Lors de l'épreuve de dimancher dernier, le Tour de l'étang de l'Olivier, à Istres, j'ai eu à subir les remarques de plusieurs personnes, comme quoi 11 km/h en marche nordique, ce n'était pas possible et donc, en conséquence, QUE je devais courir!
Alors, aujourd'hui, dans la colline, j'ai voulu vérifier certains points techniques. [Pour rappel, il y a plusieurs semaines, j'avais déjà édité un article sur le même thème: ici]

J'ai fait plusieurs tests en comptant, sur 2 voire 3 minutes  combien d'appuis je faisais.

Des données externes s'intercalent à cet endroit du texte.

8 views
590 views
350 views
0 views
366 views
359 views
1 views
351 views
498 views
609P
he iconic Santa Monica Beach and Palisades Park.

Mon GPS m'a fourni également les valeurs de vitesse et de distance; ainsi, j'ai pu calculer mes fréquences de marche ainsi que les longueurs de pas...
à 7 km/h de moyenne (sur 200 m), je pose 123 fois un pied (le droit + le gauche) au sol par minute...pour parcourir 118 m / minute.
longueur d'un pas: 0,96 m
durée d'appui d'un pied: 487 millièmes de seconde, soit deux appuis par seconde environ.
A cette allure, mes bâtons n'ont qu'un rôle tout relatif, un peu d'équilibration mais ils entretiennent un rythme régulier. En fait, ils ne m'aident pas à la propulsion.

 à 9,2 km/h de moyenne (sur 300 m), je fais 150 appuis (droit + gauche) par minute, pour parcourir 153 m / minute....
longueur d'un pas: 1 m, soit 4 cm de mieux qu'à 7 km/h.
durée d'un appui: 400 millièmes de seconde: les bâtons sont vraiment utiles, ils assurent une propulsion efficace. Mais globalement, je ne puise pas encore dans mes limites.

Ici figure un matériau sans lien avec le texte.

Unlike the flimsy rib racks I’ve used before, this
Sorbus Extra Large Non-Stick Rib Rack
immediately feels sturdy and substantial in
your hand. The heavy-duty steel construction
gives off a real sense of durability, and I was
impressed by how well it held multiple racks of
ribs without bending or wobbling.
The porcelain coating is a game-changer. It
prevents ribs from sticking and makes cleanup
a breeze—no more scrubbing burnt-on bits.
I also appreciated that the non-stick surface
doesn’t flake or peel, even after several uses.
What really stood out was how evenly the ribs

 à 11,7 km/h de moyenne (sur 200 m),  je pose 183 fois un pied pour parcourir 196 m par minute.
longueur d'un pas: 1,07 m soit 7 cm de mieux qu'à 9,2 km/hmuscles-recto-s-.
Là, il faut vraiment s'engager physiquement; l'effort devient conséquent. C'est d'ailleurs autour de cette allure que je fais mes séances de fractionné.
durée d'un appui de pied: 327 millièmes de seconde, soit 3 appuis par seconde environ

On constate que pour accélèrer l'allure, je me dois d'allonger l'amplitude des pas. Ceci est possible en envoyant plus vers l'avant les bras qui jouent un rôle dynamique et rythmique. Pour que je puisse exploiter la poussée plus forte sur les bâtons, je dois bien gainer le bassin et la sangle abdomidale est très sollicitée.
Mais pour aller vite, en marche nordique, il faut pouvoir augmenter nettement la fréquence des pas.

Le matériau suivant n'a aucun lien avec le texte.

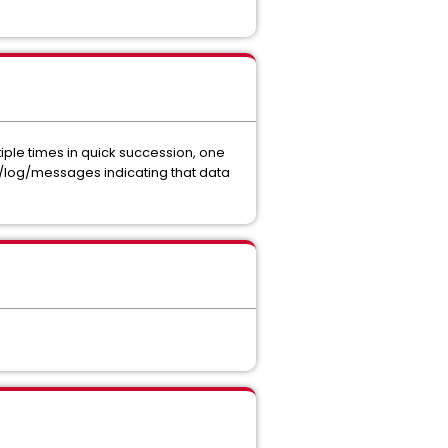
iple times in quick succession, one
r/log/messages indicating that data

Comme je fais beaucoup plus de pas, et attendu qu'on doit toujours avoir un appui-pied au sol, ça se traduit par une diminution des temps de contact au sol et beaucoup plus d'intensité.
Au lendemain de l'épreuve d'Istres, j'avais des douleurs au niveau des adducteurs (le moyen adducteur) et sur le grand pectiné. C'est pourquoi je n'ai rien fait durant cette semaine.

Pour augmenter cette fréquence, il me faut pousser davantage sur les bâtons en coordonnant parfaitement la poussée avec les gantelets et les déroulés de cheville...on allonge un peu plus les avants-bras dans le sens du déplacement pour créer une dynamique vers l'avant.

Retarder au mieux le moment où le gros orteil cessera son impulsion et faire coincider parfaitement cette impulsion avec la pose du talon...(avec toutefois un temps d'avance du talon par rapport au gros orteil...sinon ce serait de la course, plus de la marche).

Enfin, il est indispensable de bien gainer le bassin (avec les muscles abdominaux); le bassin assure ainsi une bonne liaison entre la souplesse des épaules (légère rotation en fin de poussée de bâton) et la souplesse de jambes...le regard bien droit, afin d'anticiper sur la nature du sol et pour maintenir la colonne vertébrale bien droite...

Pour illustrer cet article, ici, une vidéo d'une compétition en Allemagne, qui date de 2010. L'allure et la rythmique des premiers concurrents sont impressionnants...j'estime qu'ils progressent à 10 -11 km/h.
Certes, certains penseront que ceci n'est pas de la marche nordique, à la française (!!!), oserai-je dire.
Pourtant, les juges officiels allemands ne semblent pas désavouer ces marcheurs qui repoussent assez loin (reconnaissons-le)  les limites de la gestuelle. Tout repose dans les principes de base du marcheur nordique: toujours un pied et un bâton en appui au sol et pas de déhanchement du style marche athlétique.